Maël de Calan a précisé interviewer des bénéficiaires du RSA jugés "surprenants", tout en réaffirmant l'importance de cette aide. En utilisant cet exemple, il a involontairement alimenté le débat autour de l'image du RSA et de ceux qui en bénéficient. La Gorsedd de Bretagne, l'association des druides, a dénoncé ces propos comme étant "populistes" et déconnectés de la réalité.

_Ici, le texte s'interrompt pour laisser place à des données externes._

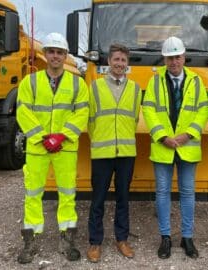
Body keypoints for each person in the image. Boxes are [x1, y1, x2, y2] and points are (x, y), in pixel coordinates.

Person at [16, 32, 89, 264]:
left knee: (67, 194)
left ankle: (67, 239)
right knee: (33, 194)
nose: (55, 56)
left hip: (65, 147)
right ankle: (31, 240)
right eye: (51, 51)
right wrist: (42, 137)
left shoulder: (78, 83)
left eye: (59, 52)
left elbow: (82, 113)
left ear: (66, 55)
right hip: (38, 148)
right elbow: (22, 111)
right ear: (45, 54)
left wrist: (61, 136)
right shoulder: (30, 82)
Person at [142, 36, 208, 259]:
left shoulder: (197, 81)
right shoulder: (154, 81)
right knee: (162, 193)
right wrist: (162, 137)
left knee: (188, 193)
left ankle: (187, 237)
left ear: (184, 57)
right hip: (163, 147)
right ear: (164, 59)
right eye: (169, 58)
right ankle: (166, 238)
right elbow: (149, 110)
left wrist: (187, 134)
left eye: (177, 57)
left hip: (187, 146)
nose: (174, 62)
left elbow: (202, 110)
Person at [86, 44, 142, 263]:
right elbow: (91, 119)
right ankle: (95, 242)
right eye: (116, 59)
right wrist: (100, 139)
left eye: (123, 60)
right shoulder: (95, 87)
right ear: (109, 61)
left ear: (127, 64)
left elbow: (134, 119)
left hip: (126, 152)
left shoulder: (136, 89)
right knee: (97, 199)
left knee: (123, 198)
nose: (120, 64)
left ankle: (122, 239)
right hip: (102, 152)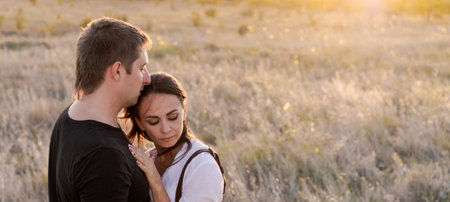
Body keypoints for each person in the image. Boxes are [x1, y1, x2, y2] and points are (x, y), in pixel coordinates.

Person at [48, 17, 152, 201]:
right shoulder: (105, 155)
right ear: (117, 70)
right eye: (141, 68)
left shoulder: (71, 115)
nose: (147, 79)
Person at [123, 72, 225, 202]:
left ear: (185, 110)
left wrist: (157, 184)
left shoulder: (202, 166)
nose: (165, 129)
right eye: (153, 121)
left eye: (172, 117)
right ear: (140, 123)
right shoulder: (148, 159)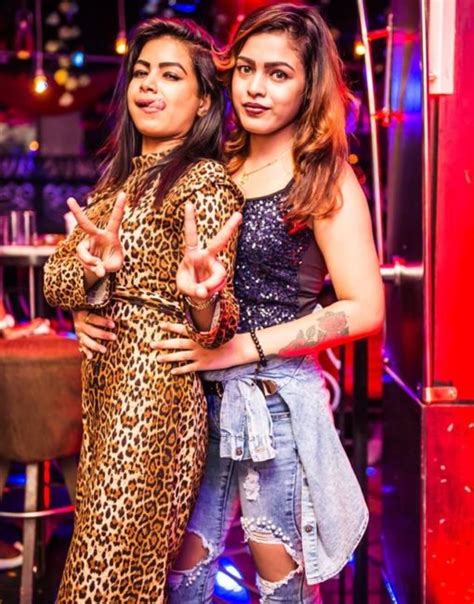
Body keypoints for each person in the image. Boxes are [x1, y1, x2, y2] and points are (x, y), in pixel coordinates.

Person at [76, 3, 384, 602]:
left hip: (271, 401)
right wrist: (92, 308)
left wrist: (241, 348)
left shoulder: (323, 177)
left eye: (278, 74)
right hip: (188, 399)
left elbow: (364, 307)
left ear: (309, 86)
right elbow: (147, 273)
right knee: (180, 572)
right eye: (246, 69)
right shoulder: (212, 165)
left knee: (279, 581)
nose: (256, 88)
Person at [43, 17, 243, 602]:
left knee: (105, 578)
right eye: (142, 72)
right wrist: (93, 277)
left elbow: (219, 321)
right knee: (113, 577)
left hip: (154, 396)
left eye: (171, 75)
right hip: (110, 393)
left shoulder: (203, 182)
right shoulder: (119, 183)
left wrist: (203, 299)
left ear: (203, 100)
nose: (149, 85)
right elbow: (56, 280)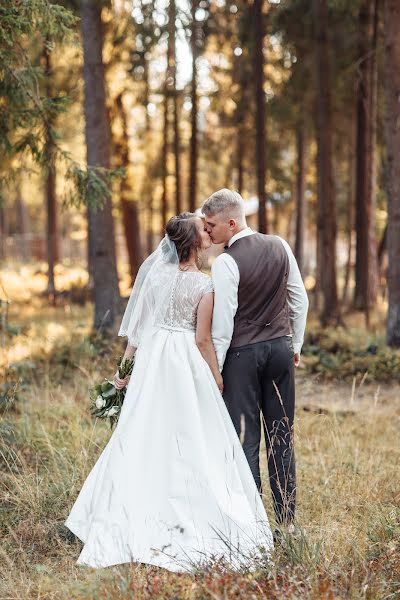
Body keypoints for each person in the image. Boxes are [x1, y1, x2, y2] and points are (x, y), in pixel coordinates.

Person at [65, 212, 273, 572]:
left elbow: (137, 333)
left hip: (152, 360)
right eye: (202, 230)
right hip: (183, 363)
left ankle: (125, 509)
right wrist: (216, 376)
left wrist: (122, 373)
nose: (208, 233)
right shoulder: (205, 286)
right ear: (194, 243)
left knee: (143, 432)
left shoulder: (155, 276)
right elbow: (203, 339)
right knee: (190, 434)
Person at [202, 189, 309, 529]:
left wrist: (215, 371)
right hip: (280, 349)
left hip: (242, 357)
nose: (207, 232)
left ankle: (255, 524)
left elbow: (223, 324)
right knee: (281, 435)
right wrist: (295, 346)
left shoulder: (226, 263)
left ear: (231, 223)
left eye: (211, 225)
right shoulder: (280, 245)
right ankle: (287, 522)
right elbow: (299, 300)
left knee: (246, 439)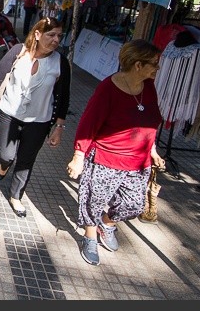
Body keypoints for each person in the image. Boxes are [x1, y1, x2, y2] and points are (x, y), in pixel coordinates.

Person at [66, 38, 166, 266]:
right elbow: (88, 124)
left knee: (134, 204)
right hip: (105, 158)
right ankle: (90, 237)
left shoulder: (148, 87)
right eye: (153, 63)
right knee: (93, 200)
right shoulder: (108, 89)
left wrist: (153, 150)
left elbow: (149, 121)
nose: (157, 69)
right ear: (138, 65)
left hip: (138, 162)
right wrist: (79, 156)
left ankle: (107, 223)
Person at [0, 17, 71, 217]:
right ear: (38, 35)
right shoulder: (18, 51)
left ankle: (16, 196)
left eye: (59, 36)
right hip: (9, 113)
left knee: (26, 159)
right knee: (6, 155)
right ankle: (3, 166)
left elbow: (64, 96)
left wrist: (59, 126)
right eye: (51, 35)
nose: (56, 40)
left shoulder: (60, 63)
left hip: (39, 121)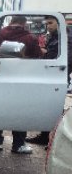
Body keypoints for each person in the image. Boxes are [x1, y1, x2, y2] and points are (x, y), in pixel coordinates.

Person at [0, 15, 40, 154]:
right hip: (22, 80)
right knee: (20, 110)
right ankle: (18, 144)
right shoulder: (30, 38)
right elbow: (38, 58)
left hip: (0, 77)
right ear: (24, 23)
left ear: (11, 21)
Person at [26, 16, 60, 145]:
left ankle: (55, 140)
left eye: (51, 23)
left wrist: (43, 52)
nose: (48, 26)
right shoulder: (52, 36)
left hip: (56, 74)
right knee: (48, 107)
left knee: (55, 107)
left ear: (58, 23)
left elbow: (57, 56)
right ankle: (45, 137)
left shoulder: (64, 38)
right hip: (50, 74)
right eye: (47, 24)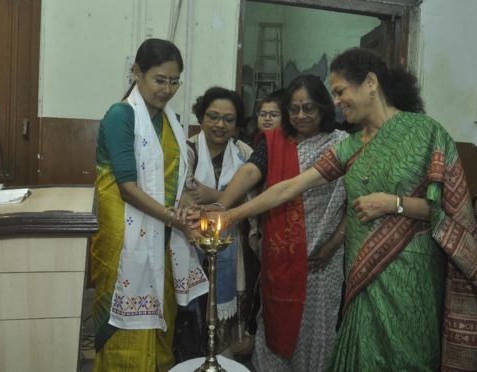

Réactions des druides et contexte social
Per-Vari Kerloc'h, le grand druide de la Gorsedd, a répondu directement à Maël de Calan : "Être druide n'est pas un métier, mais cela ne devrait pas être une raison pour exclure quelqu'un du RSA. Ces déclarations semblent méconnaître notre histoire et notre place dans la société moderne". Il a également fait remarquer que beaucoup de druides ont des occupations variées et ne vivent pas exclusivement de leur statut religieux.
La CGT a, quant à elle, dénoncé une période de harcèlement moral à l'égard des allocataires du RSA, ajoutant que des poursuites judiciaires étaient engagées. Selon un rapport de France Bleu, 47 témoignages ont été collectés pour étayer ces allégations. Le 15 juin, le président du conseil départemental et d'autres responsables seront convoqués au tribunal de Brest pour répondre de cette situation.
Le débat soulève des questions essentielles : jusqu'à quel point le RSA est-il le reflet d'une société qui soutient ses membres les plus vulnérables, et où se situe la ligne entre soutien et abus ? Au-delà des mots, ces enjeux nous interpellent sur notre vision de la solidarité et de l'inclusion sociale.